Ketentuan Latihan:
1. Menurut teks latihan, di rumah sakit mana Hasriani bekerja sebagai bidan?
2. Ulangi kata demi kata bagian teks latihan yang dimulai dengan "Jalan Panjang dan" dan berlanjut sampai "anarkis para pelaku.".

Teks Latihan:
————————

Jalan Panjang dan Berliku Pemulangan Jenazah Yus Yunus
WONOMULYO,- Kematian Yus Yunus (25 tahun), warga Dusun Taramanu, Desa Sumberjo, Kecamatan Wonomulyo, Kabupaten Polewali Mandar, akibat penganiayaan sekelompok warga di Kabupaten Dogiyai, Papua, Minggu, 23 Februari lalu, masih menjadi perhatian publik.
Berbagai bentuk kecaman terhadap pelaku yang menyebabkan korban meregang nyawa. Apalagi, peristiwa memilukan itu terjadi di depan polisi, yang tidak berdaya untuk menyelamatkan korban dari tindakan anarkis para pelaku.
Kisah pilu meninggalnya korban, yang dituding menabrak seekor babi dan warga setempat hingga tewas, dirasakan juga keluarga saat proses pemulangan jenazah almarhum Yus Yunus, ke kampung halamannya di Polewali Mandar, Sulawesi Barat. Lika-liku yang dihadapi sejak dari Papua sampai tiba di Polewali Mandar, diungkapkan Hasriani (29 tahun), kakak almarhum kepada wartawan yang menyambangi rumah duka di Dusun Taramanu, Desa Sumberjo, Kecamatan Wonomulyo, Sabtu (29/02/20).
Minggu siang, sekira pukul 14:00 waktu Papua (waktu Indonesia bagian Timur). Saat itu, Hasriani baru saja tiba di Rumah Sakit Paniai, Papua, tempatnya bekerja sebagai Bidan sejak beberapa tahun lalu. Hasriani menerima telepon yang mengabarkan bahwa adiknya, Yus Yunus meninggal dunia karena kecelakaan. “ Waktu itu saya tidak langsung percaya, makanya saya mencoba mencari tahu kebenaran informasi itu dengan menghubungi istrinya (Nila Rahmawati). Namun, saat itu dia mengatakan suaminya baik-baik saja. Apalagi, sebelumnya Yus Yunus memang sempat memberi kabar kepada sang istri bahwa di jalan yang dia lalui terjadi kecelakaan,“ tutur Hasriani.

————————

Data yang Diberikan:
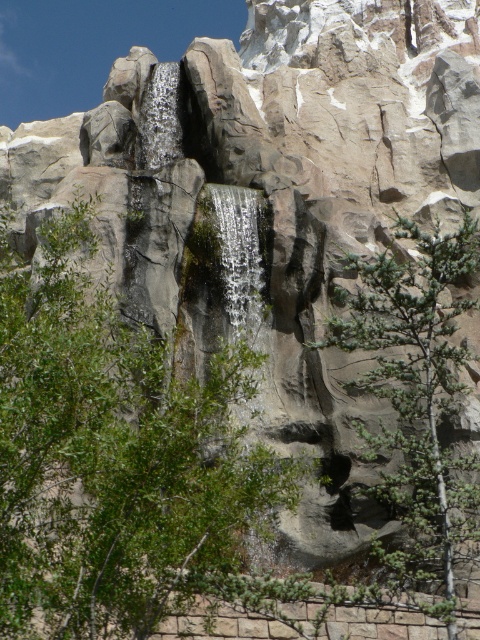
Question: Among these points, which one is farthest from the camera?

Choices:
 (A) (24, 504)
 (B) (453, 632)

————————

Jawaban Anda:
1. Di Rumah Sakit Paniai, Papua.

2.
Jalan Panjang dan Berliku Pemulangan Jenazah Yus Yunus
WONOMULYO,- Kematian Yus Yunus (25 tahun), warga Dusun Taramanu, Desa Sumberjo, Kecamatan Wonomulyo, Kabupaten Polewali Mandar, akibat penganiayaan sekelompok warga di Kabupaten Dogiyai, Papua, Minggu, 23 Februari lalu, masih menjadi perhatian publik.
Berbagai bentuk kecaman terhadap pelaku yang menyebabkan korban meregang nyawa. Apalagi, peristiwa memilukan itu terjadi di depan polisi, yang tidak berdaya untuk menyelamatkan korban dari tindakan anarkis para pelaku.